Inventory Control Methods
Balancing inventory levels will depend on the type of inventory management solution that is used: push inventory or pull inventory. Push inventory management involves ordering products based on future customer demand. The forecasting can be for the next month, quarter, or even a year. A major disadvantage to push inventory is the higher chance of overstocking.
With pull inventory, your goal is to have a minimal amount of stock on hand. Inventory is refilled by what customers have already ordered. Some issues with this system are the high manufacturing costs and potentially inaccurate forecasts. To overcome this shortfall, some businesses are combining push inventory with pull inventory.
Accuracy Is Important for Balanced Control
Even with efficient methods to procure inventory, an inaccurate materials count can cause these control methods to fail. You could lose inventory when it is not placed on the correct shelves or in the right area. This could lead to false data in your records and disrupt the manufacturing process.

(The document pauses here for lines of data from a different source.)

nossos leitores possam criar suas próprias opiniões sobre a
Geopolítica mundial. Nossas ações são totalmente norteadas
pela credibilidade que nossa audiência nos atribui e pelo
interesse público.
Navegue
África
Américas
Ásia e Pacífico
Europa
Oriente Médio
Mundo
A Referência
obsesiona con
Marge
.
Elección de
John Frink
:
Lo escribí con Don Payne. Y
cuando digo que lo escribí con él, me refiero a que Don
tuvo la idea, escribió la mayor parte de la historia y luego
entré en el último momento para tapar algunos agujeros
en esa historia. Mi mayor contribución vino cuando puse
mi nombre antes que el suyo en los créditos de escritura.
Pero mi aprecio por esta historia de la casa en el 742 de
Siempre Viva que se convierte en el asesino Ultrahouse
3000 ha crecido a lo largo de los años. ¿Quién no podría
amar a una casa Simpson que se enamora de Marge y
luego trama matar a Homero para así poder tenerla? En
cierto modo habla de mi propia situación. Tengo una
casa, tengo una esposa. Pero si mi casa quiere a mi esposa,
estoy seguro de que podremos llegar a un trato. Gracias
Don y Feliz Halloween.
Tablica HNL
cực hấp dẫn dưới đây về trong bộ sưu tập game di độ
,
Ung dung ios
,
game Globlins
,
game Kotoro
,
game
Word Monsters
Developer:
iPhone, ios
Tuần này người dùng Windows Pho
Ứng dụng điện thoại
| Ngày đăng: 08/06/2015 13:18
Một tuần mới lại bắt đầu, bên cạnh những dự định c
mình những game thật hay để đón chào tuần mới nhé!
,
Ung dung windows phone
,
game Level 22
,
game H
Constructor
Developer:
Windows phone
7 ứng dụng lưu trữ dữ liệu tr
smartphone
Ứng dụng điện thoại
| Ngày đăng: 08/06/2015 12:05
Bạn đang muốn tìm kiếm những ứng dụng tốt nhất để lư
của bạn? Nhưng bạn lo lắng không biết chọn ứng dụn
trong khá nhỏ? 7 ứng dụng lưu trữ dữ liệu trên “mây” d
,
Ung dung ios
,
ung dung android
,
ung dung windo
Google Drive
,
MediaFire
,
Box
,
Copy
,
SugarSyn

Many organizations are turning to management software and automated systems to help balance their inventory. These solutions allow for better inventory accuracy using tools such as real-time data entry. With this tool, sales representatives will have a better idea of which products to advertise, while warehouse staff will know precisely where goods are located and in what quantities.
Building a balanced inventory scale is essential for meeting customer demand and streamline warehouse operations. Evaluating your method and adopting the right inventory planning model should allow you to successfully stock and deliver goods for customers.